PROBLEM DETAILS -
All the data that follows should be repeated exactly, without a single picture.

DATASET SECTION -
____________________

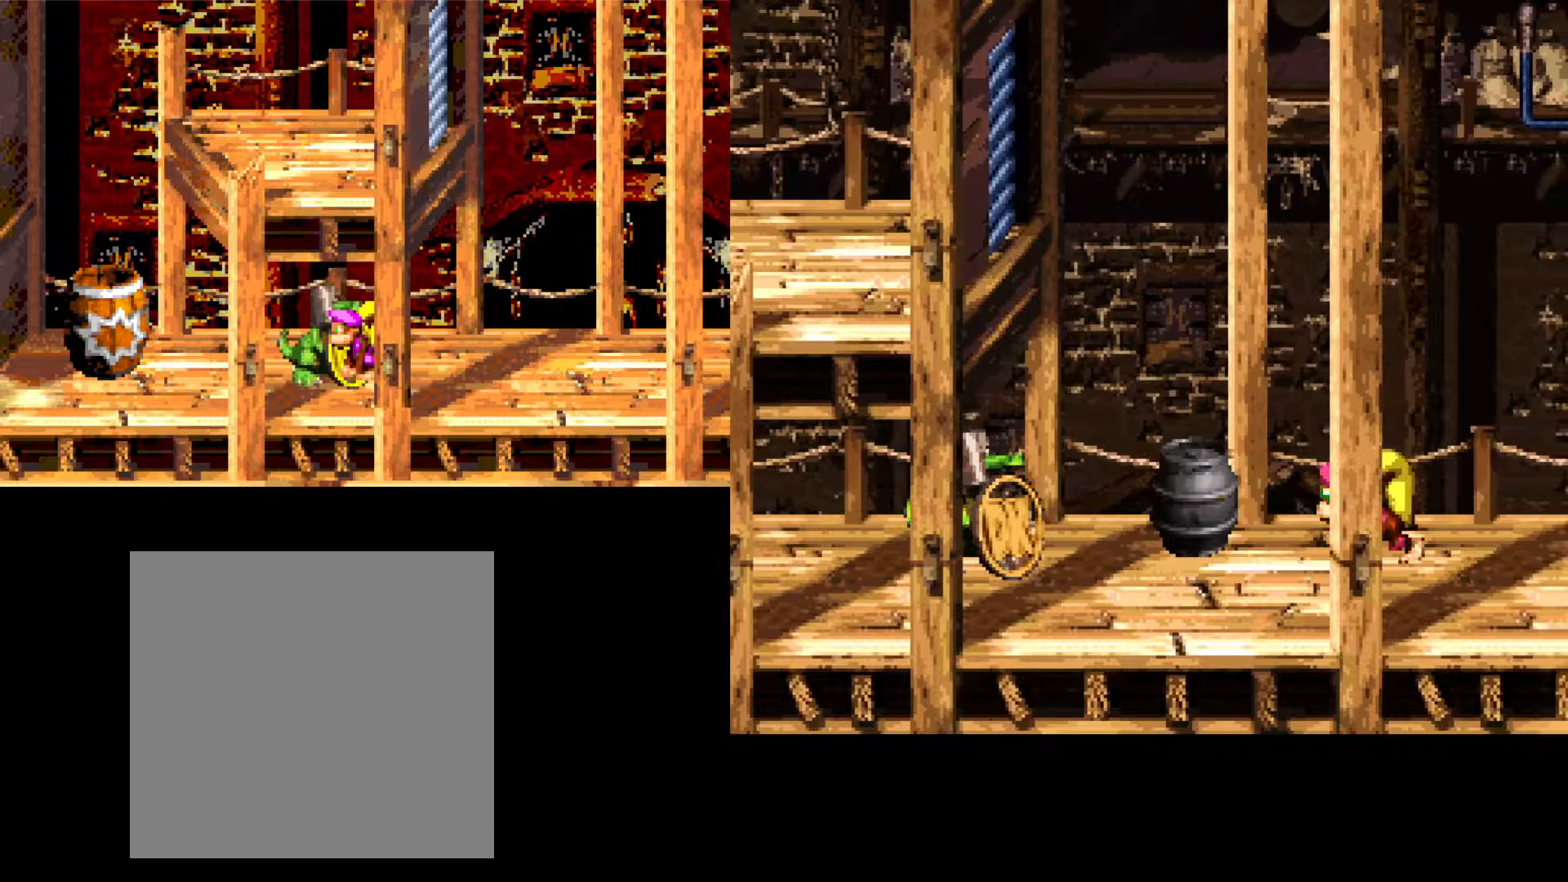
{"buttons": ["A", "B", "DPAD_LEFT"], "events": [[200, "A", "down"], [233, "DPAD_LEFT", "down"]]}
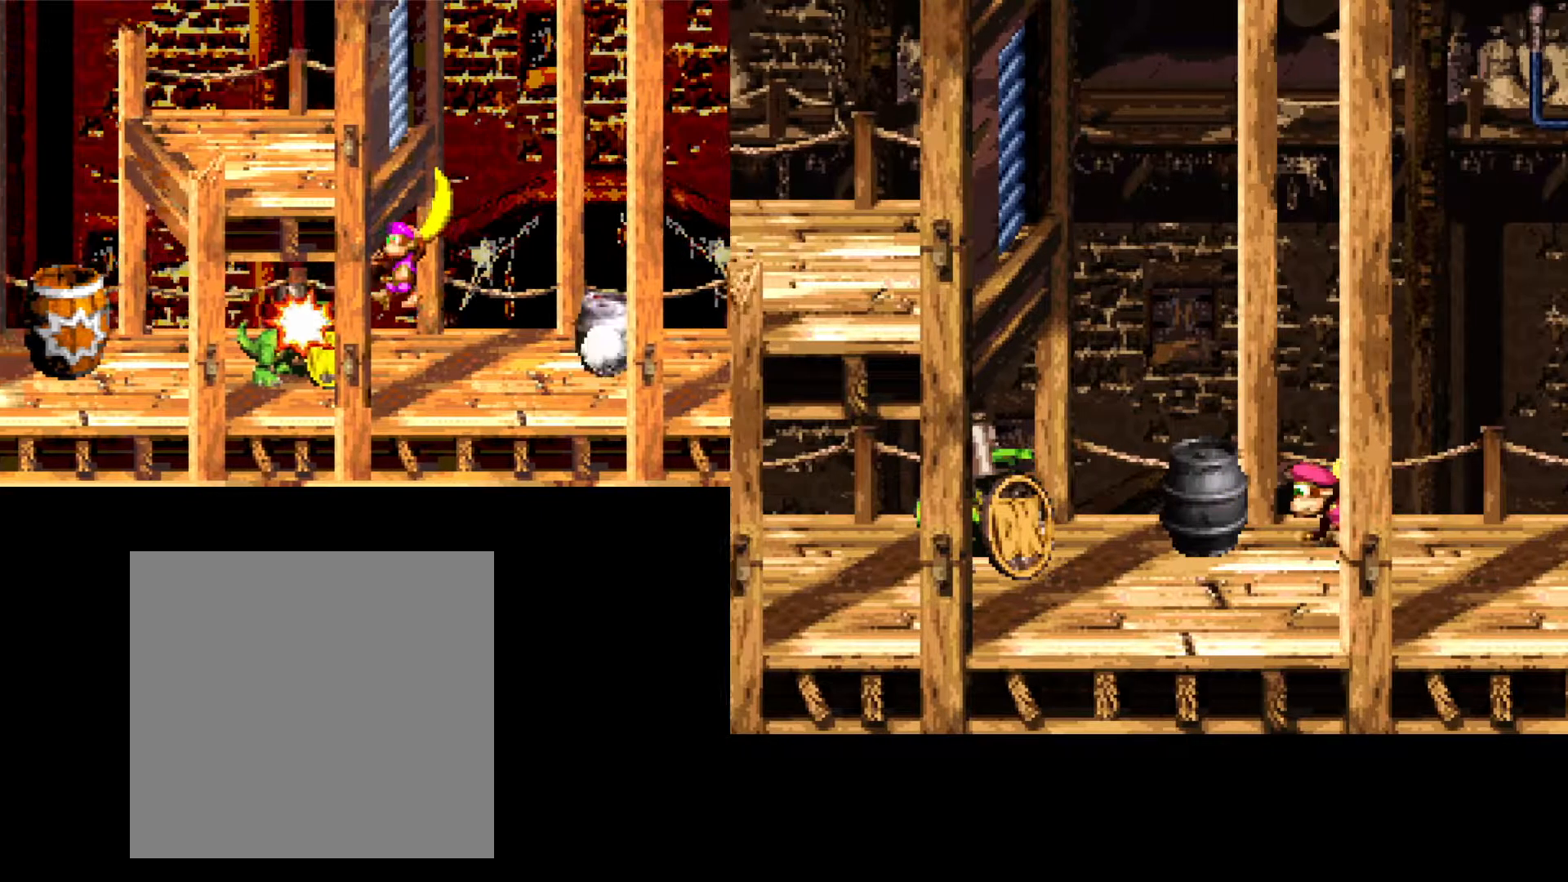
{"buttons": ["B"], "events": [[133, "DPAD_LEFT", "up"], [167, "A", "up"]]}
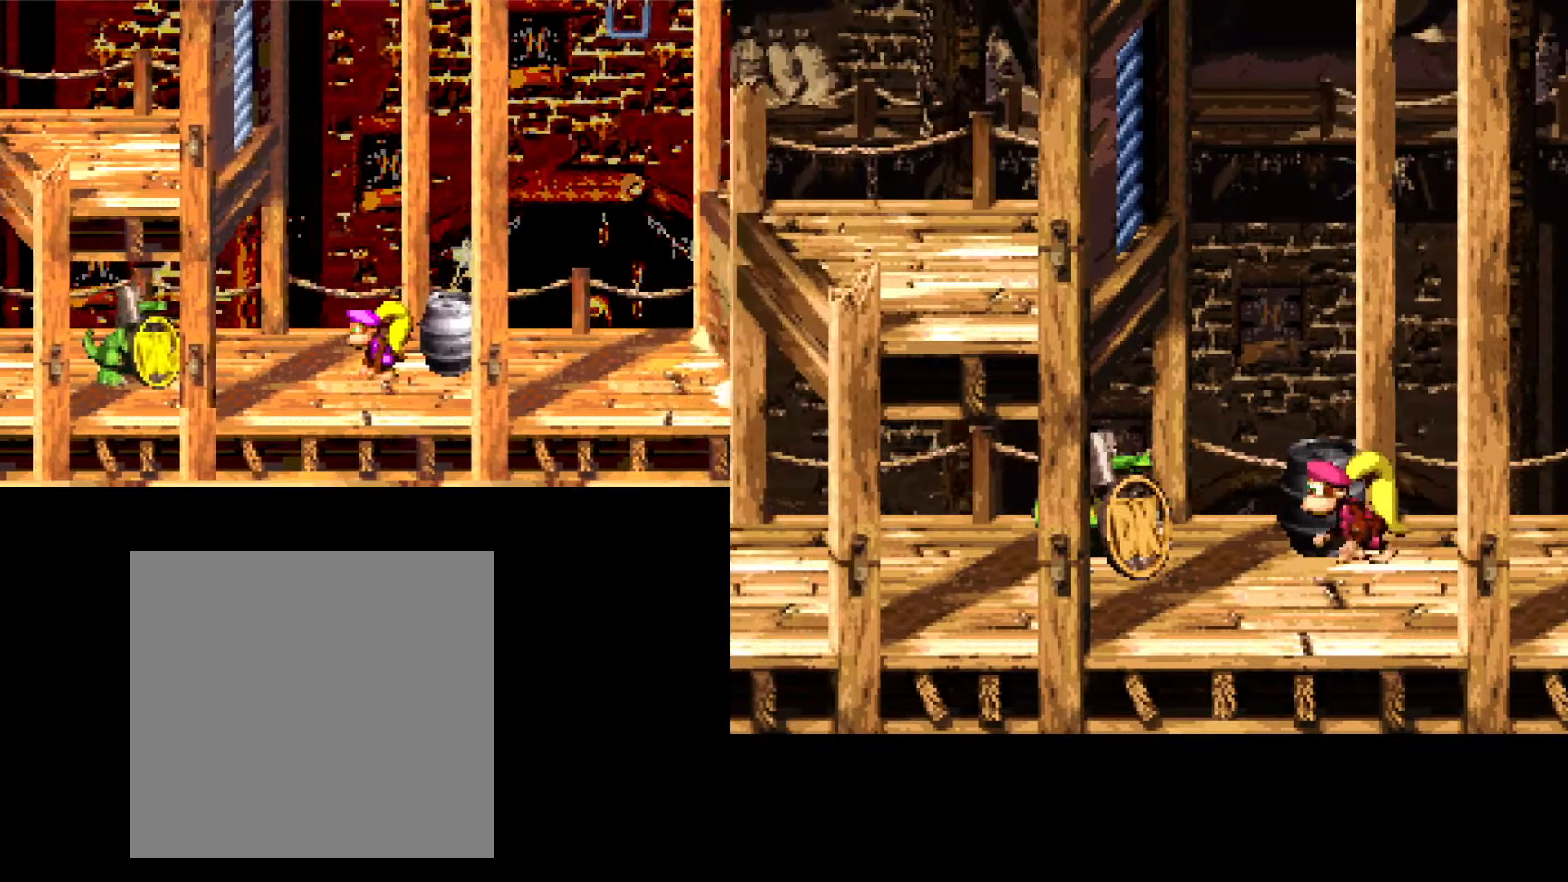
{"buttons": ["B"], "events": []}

____________________

SOLUTION FOR THIS PROBLEM -
{"buttons": ["A", "B", "DPAD_LEFT"], "events": [[200, "A", "down"], [233, "DPAD_LEFT", "down"]]}
{"buttons": ["B"], "events": [[133, "DPAD_LEFT", "up"], [167, "A", "up"]]}
{"buttons": ["B"], "events": []}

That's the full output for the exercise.